So far I’ve painted a very pretty picture for Tudor and for the Black Bay in general. And with a community of watch nerds all worshiping this brand and watch the way I do, what concerns me now should came as no surprise to anyone. Over the last five years, I’ve seen amazing communities of watch enthusiasts grow to accept and love the Tudor brand. I am part of many of these watch communities, and we just can’t shut up about how much we love our Tudors – Watch Enthusiasts India, Tudor Watch Club, Tudoraholics, Diver’s Watches and many more!

It’s no surprise that Tudor watch sales have drastically increased over the last five years, with Tudor having to churn out more and more watches to meet the demand. However, recent incidents might hint at Tudor’s inability to meet their original guarantees for quality control at this rate of production.

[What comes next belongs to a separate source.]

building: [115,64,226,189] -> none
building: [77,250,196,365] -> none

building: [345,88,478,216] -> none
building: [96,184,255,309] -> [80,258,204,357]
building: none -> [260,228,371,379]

  • Troubles in Tudor Black Bay GMT paradise – one, two, three, four. There are rumors that Tudor has addressed this problem and future watches will not have this issue. But this is still far from reassuring.
  • Poor quality control – BB58, Pelagos, BB

While some lemons are always bound to slip through the QC cracks, I personally think that Tudor needs to up their game in the QC department if they want to sustain their rapidly growing fan-base.

On The Wrist

As I mentioned earlier, the watch wears nicely on my wrist. Together with the rubber strap it sits very snug and wraps around the wrist almost perfectly. Personally, I think the Rolex Explorer-I is the most comfortable watch I’ve ever worn. I’ve also found the Baltic Aquascaphe to be a surprisingly comfortable watch (on the beads of rice bracelet). The Tudor sits fine on my 6.25” wrist, but I’d be lying if I said this is the most ergonomic case design.

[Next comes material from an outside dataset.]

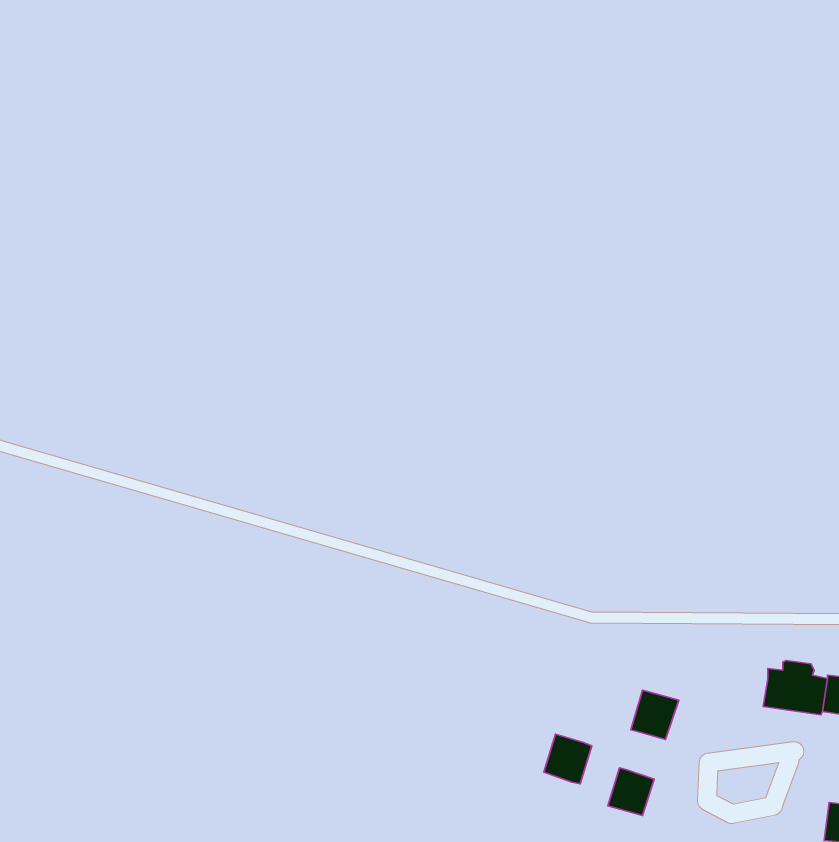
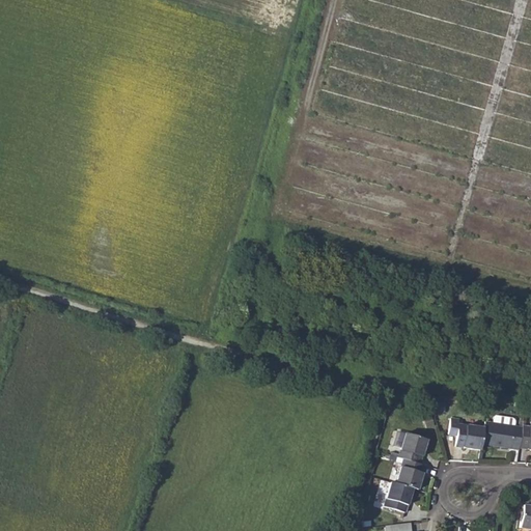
building: none -> [449,417,485,450]
building: [544,734,592,784] -> [396,459,426,491]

I find the Black Bay to be a perfect size watch for my 6.25” wrist.
The Black Bay in a rare moment where it is overshadowed by New Zealand’s stunning landscape. I don’t travel often, but this watch has been a constant on my wrist each time I have left my couch and ventured out.

Concluding Thoughts

  • If I could go back in time, would I still buy this Tudor? Definitely.
  • If I was in the market for a watch in this price range today, would I still buy the current Black Bay offering? Maybe. I would also consider the Pelagos. Outside of Tudor I would look at ZRC Watches and a few pre-owned Omega and Rolex watches.
  • Now that I own a Submariner and the Black Bay, do I believe the Black Bay is a ‘substitute’ for the Submariner? No. I think they are very different watches.
  • Who should buy a Black Bay today? If you appreciate the brand for what it is and are looking at buying your first luxury timepiece, you will not go wrong with a Tudor.
  • Should I get on a wait-list for a Tudor? No. Absolutely not.
The Submariner and Black Bay sharing a cup of coffee for a #beansandbezels shot. If you subtract the romantic notions of their shared history, the modern Submariner and Black Bay have very little in common.